Senior Reporter
Several Members of Congress Send Letters Asking EPA to Drop Proposal to Repeal Glider Kit Regulation
Members of Congress on both sides of the aisle have written three letters to Environmental Protection Agency Administrator Scott Pruitt asking him to reconsider his proposal to repeal an Obama administration regulation that would limit the number of glider kits manufactured each year.
The glider kits provision, included in EPA’s 2016 Phase 2 heavy-truck greenhouse gas emissions rule, limits the number of nonemissions-compliant gliders built by each company to 300 a year and requires gliders beyond that number to be certified as emissions-compliant for the model year they are built.
Two of the letters to Pruitt argued that repealing the glider regulation would be bad for the economy.
Pruitt
A letter dated March 16 and signed by four Republican U.S. senators, including Richard Burr of North Carolina, said a repeal of the glider requirements would “undermine the significant investments made by domestic manufacturers and the logistics industry.”
The senators said their view is shared by numerous stakeholders, medium- and heavy-duty truck manufacturers, and engine and emission control technology makers.
“We urge you to consider the adverse impact on the economy if the authority to implement reasonable regulation of gliders is repealed and the regulatory certainty maintained through prior administrations is removed.”
A second letter, dated March 27 and signed by 10 House Republicans, noted that in addition to hurting the economy, a repeal of the rule would run the risk “that a court would impose requirements beyond what the previous administration negotiated with the industry, which could undermine the manufacturing and rebuilding industries resulting in the loss of countless jobs across the United States.”

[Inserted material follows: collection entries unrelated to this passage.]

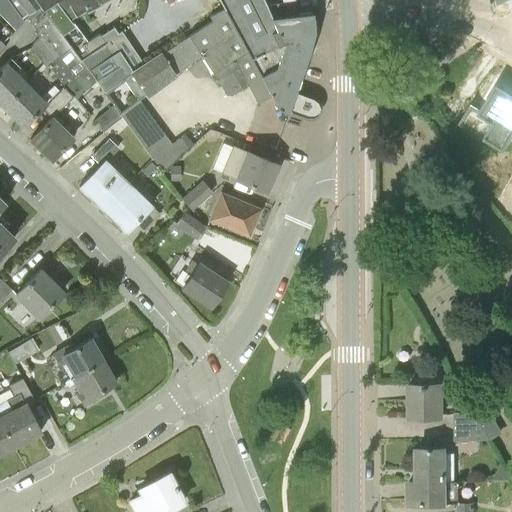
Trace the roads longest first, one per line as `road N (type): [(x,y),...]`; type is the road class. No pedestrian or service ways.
road 1 (tertiary): [(351,511),(349,178)]
road 2 (residential): [(207,378),(190,340),(109,246),(0,147)]
road 3 (residential): [(207,378),(249,320),(311,186),(349,178)]
road 4 (residential): [(0,502),(207,378)]
road 5 (residential): [(507,38),(456,15),(348,16)]
road 6 (tertiary): [(349,178),(348,16)]
road 7 (residential): [(254,511),(207,378)]
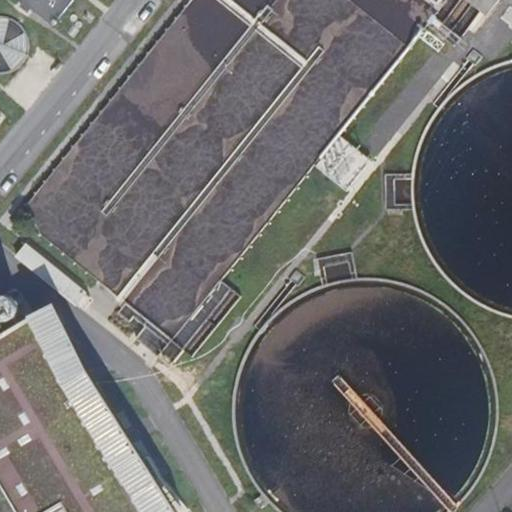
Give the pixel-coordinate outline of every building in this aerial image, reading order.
[(21,0),(24,2),(33,10),(54,27),(76,0),(21,0)] [(492,0),(442,0),(423,23),(454,48),(460,41),(492,0)] [(29,14),(33,10),(24,2),(20,7),(29,14)] [(429,106),(433,110),(440,102),(447,97),(467,69),(470,71),(477,62),(466,54),(459,62),(462,64),(429,106)] [(380,213),(404,213),(403,199),(403,186),(404,177),(380,177),(380,213)] [(26,247),(17,258),(78,305),(86,294),(26,247)] [(344,257),(343,284),(350,283),(359,283),(367,283),(376,283),(377,257),(344,257)] [(226,299),(209,286),(164,341),(142,323),(130,337),(151,355),(154,351),(166,361),(176,349),(181,353),(226,299)] [(121,321),(129,312),(121,305),(113,314),(121,321)] [(36,318),(0,339),(0,476),(21,511),(166,511),(150,484),(161,478),(149,458),(138,464),(111,418),(99,425),(36,318)] [(234,482),(231,475),(223,480),(229,490),(237,486),(234,482)]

The letter continued, “We have seen what happens when overreaching and even illegal regulations are issued that go against the intent of the Clean Air Act.”
Still, the signers “respectfully asked” that the agency “consider the negative impacts if the authority to implement reasonable regulation of gliders is now repealed.”
Among co-signers of that letter were two members of the House Transportation and Infrastructure Committee, Reps. Mark Sanford (R-S.C.) and Jimmy Duncan (R-Tenn.).
A third letter was dated March 12 and signed by Sens. Tom Carper (D-Del.), ranking member of the Committee on Environment and Public Works, and Tom Udall (D-N.M.), ranking member of the Subcommittee on the Department of the Interior, Environment and Related Agencies.
“Glider trucks, also known as ‘zombie trucks,’ look like new trucks on the outside — and are advertised and sold as new — but are equipped with old, high-polluting diesel engines on the inside,” the two Democrats wrote. “We urge you to withdraw this dangerous, legally questionable proposal immediately.”
The Carper-Udall letter said that internal EPA research showed that a 2017 glider truck can emit up to 450 times the particulate matter pollution, and up to 43 times the nitrogen oxide pollution of model year 2014 and 2015 trucks.
The letter also said that glider trucks used to be a niche industry, with fewer than 1,000 vehicles produced each year — primarily for engine-salvage purposes when relatively new trucks got in collisions.
However, by 2015, “significantly over 10,000” glider vehicles were being sold, the letter said.